Я начал пробираться к выходу, обходя тесно поставленные столики. У гардеробной меня нагнал Ерохин, схватил за локоть, жарко зашептал в ухо:

– Обиделся, чудак? Ишь какой обидчивый. Раз-два, и обиделся. Шуток, что ли, не понимаешь?

– Хороши шуточки!

– А что, и пошутить нельзя? Контрреволюция? Ведь я тебя, чудака, испытывал. Миловский просил, ей-богу. Испытай, говорит, Белецкого. Узнай, чем дышит… Вот я и испытал. Не веришь? Хочешь, побожусь? Не хочешь? А что хочешь? Ты дружбу Ерохина не теряй, пригодится…
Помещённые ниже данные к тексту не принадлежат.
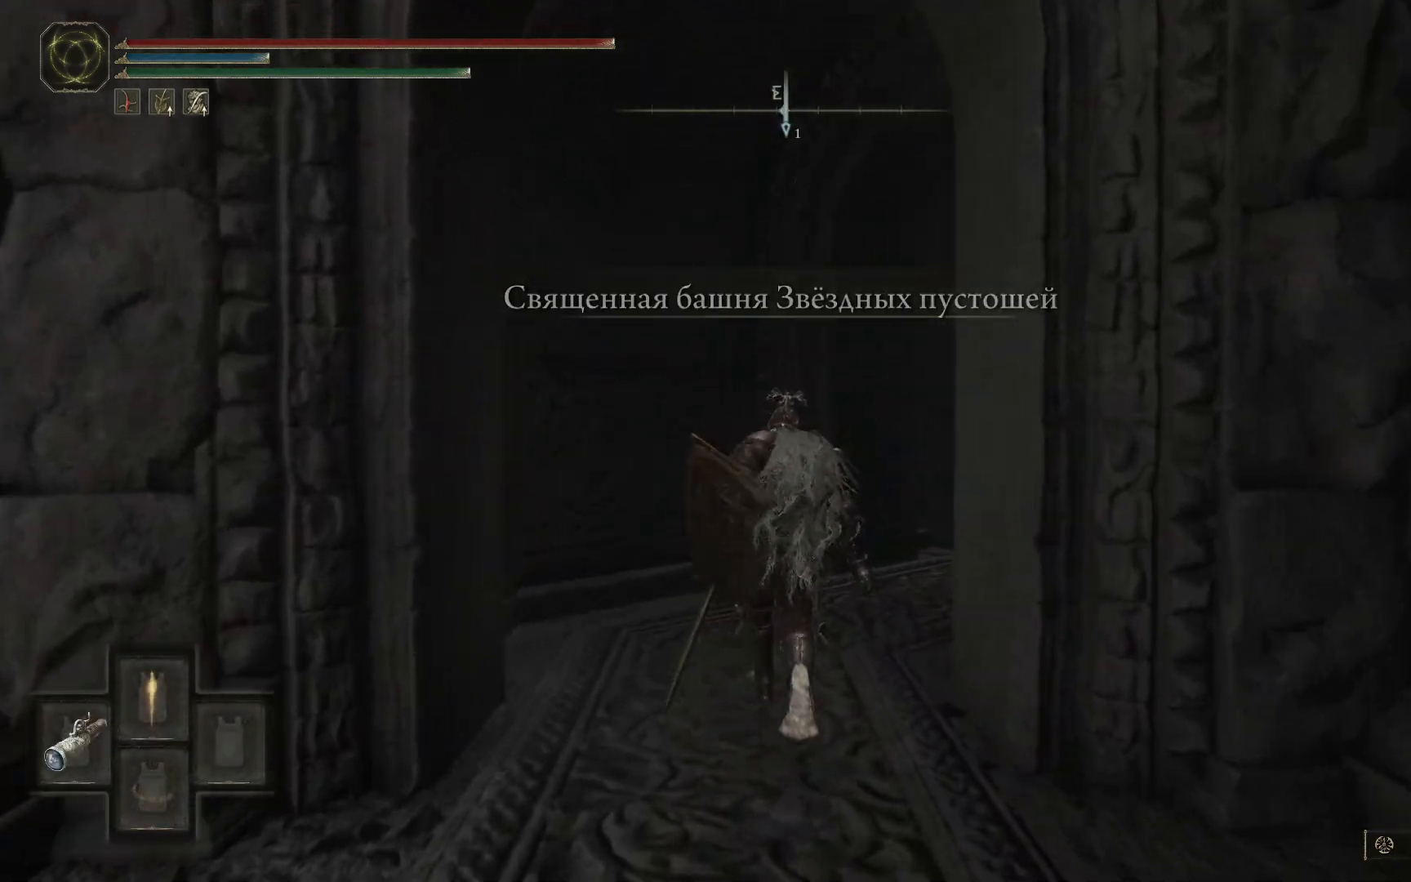
{"buttons": [], "left_stick": "up", "right_stick": "down-right", "events": [[133, "Y", "up"], [400, "right_stick", "down-right"]]}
Я с трудом вырвался из его цепких рук и вышел из кафе. Было холодно, но уже пахло весной. На скамейках бульвара, как и несколько лет назад, сидели парочки. Мне почему-то вспомнилось, что вот на такой скамейке под многолетним тополем частенько проводили свои вечера и мы с Надей – моей первой любовью. На спинке скамейки я еще вырезал тогда наши инициалы. Нади теперь в Москве нет, уехала вместе с родителями куда-то на юг, а может быть, за границу, кто знает? Но если бы она и была здесь, это бы все равно ничего не изменило, потому что Наде последнее время нравился Пашка Нирулин из реального училища, и она ему еще подарила пенковую трубку. «Настоящая английская», – хвастался Пашка. Он вообще был хвастун. Тоже, наверно, уехал. А Вера пишет, что в Ростове неспокойно и ожидаются события. Но Нина Георгиевна все-таки отправилась к ней. В голове копошились отрывистые, несерьезные мысли. Меня сильно покачивало. Незаметно я прошел свой переулок и оказался у Мясницких ворот, для чего-то остановился у чайного магазина. Видимо, стоял я там долго, потому что сторож, лохматый старик с берданкой, не выдержал и крикнул:

– Чего вылупился? А ну, проходь!

Я опять вернулся на бульвар. Меня подташнивало, но чувствовал себя я значительно лучше. По лестнице своего дома я уже поднимался довольно твердо, по крайней мере мне так казалось. Но, открывая дверь, доктор Тушнов подозрительно на меня посмотрел и, не обращаясь ко мне лично, а куда-то в пространство, сказал:

– При алкогольном опьянении лучше всего помогает нашатырный спирт.

Последней моей мыслью, когда я засыпал, было, что Тушнов растрезвонит завтра о происшедшем по всему дому.